* WRITTEN EXERCISE 1: Copy every line of the records below that contains the word "scientific", matching case exactly.

Studio album by Charley Pride
- Released: November 1975
- Recorded: August 1975
- Studio: RCA Studio A, Nashville, Tennessee
- Genre: Country
- Label: RCA Victor
- Producer: Jerry Bradley

Charley Pride chronology
| Charley (1975) | The Happiness of Having You (1975) | Sunday Morning with Charley Pride (1976) |

Singles from The Happiness of Having You
- "The Happiness of Having You" Released: November 1975; "My Eyes Can Only See as Far as You" Released: February 1976;

= The Happiness of Having You (album) =

The Happiness of Having You is the twenty-first studio album by American country music artist Charley Pride. It was released in November 1975 via RCA Victor Records and was produced by Jerry Bradley. It was Pride's twenty first studio recording released in his music career and contained ten tracks. The album included two singles which became major hits on the country charts: "My Eyes Can Only See as Far as You" and the title track.

==Background and content==
Charley Pride had nearly a decade of country music success by 1975. This included a string of number one hits during this period, including "It's Gonna Take a Little Bit Longer", "She's Too Good to Be True" and "A Shoulder to Cry On". As the decade progressed, his music took a more country pop style, which included this album. The Happiness of Having You was recorded at the RCA Victor Studio in August 1975. The sessions were produced by Jerry Bradley. The record consisted of ten tracks. Most of the album's material was new music composed by songwriters such as Johnny Duncan, Ben Peters and Kenny O'Dell. Also included on the LP was a cover of Kris Kristofferson's "Help Me Make It Through the Night".

* GIVEN RECORDS:
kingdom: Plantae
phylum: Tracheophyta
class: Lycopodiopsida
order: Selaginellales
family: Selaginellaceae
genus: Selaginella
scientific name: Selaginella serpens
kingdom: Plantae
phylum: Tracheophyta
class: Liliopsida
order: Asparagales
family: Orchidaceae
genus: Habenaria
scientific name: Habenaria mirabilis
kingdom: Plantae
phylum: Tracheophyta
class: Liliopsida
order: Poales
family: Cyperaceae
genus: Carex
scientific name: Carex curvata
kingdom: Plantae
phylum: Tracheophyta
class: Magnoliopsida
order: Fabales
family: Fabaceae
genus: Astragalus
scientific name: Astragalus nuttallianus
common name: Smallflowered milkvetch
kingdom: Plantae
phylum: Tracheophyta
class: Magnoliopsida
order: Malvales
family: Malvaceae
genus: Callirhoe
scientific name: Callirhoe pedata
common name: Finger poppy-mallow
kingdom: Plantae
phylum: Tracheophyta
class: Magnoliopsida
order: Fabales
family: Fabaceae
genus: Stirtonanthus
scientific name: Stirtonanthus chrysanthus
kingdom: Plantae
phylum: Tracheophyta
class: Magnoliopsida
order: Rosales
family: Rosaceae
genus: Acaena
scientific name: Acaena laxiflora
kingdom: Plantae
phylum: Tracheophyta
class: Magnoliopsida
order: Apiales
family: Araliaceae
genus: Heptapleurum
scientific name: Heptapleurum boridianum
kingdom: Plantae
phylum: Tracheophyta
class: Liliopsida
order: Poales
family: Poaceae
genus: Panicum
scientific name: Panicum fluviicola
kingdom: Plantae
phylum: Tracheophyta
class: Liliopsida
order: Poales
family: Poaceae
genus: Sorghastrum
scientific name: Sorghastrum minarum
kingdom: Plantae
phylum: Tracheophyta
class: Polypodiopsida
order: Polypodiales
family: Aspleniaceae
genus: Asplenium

* WRITTEN EXERCISE 2: According to the album article, which Kris Kristofferson song appears as a cover on the LP?

* FULL SOLUTION 1:
scientific name: Selaginella serpens
scientific name: Habenaria mirabilis
scientific name: Carex curvata
scientific name: Astragalus nuttallianus
scientific name: Callirhoe pedata
scientific name: Stirtonanthus chrysanthus
scientific name: Acaena laxiflora
scientific name: Heptapleurum boridianum
scientific name: Panicum fluviicola
scientific name: Sorghastrum minarum

* FULL SOLUTION 2: "Help Me Make It Through the Night"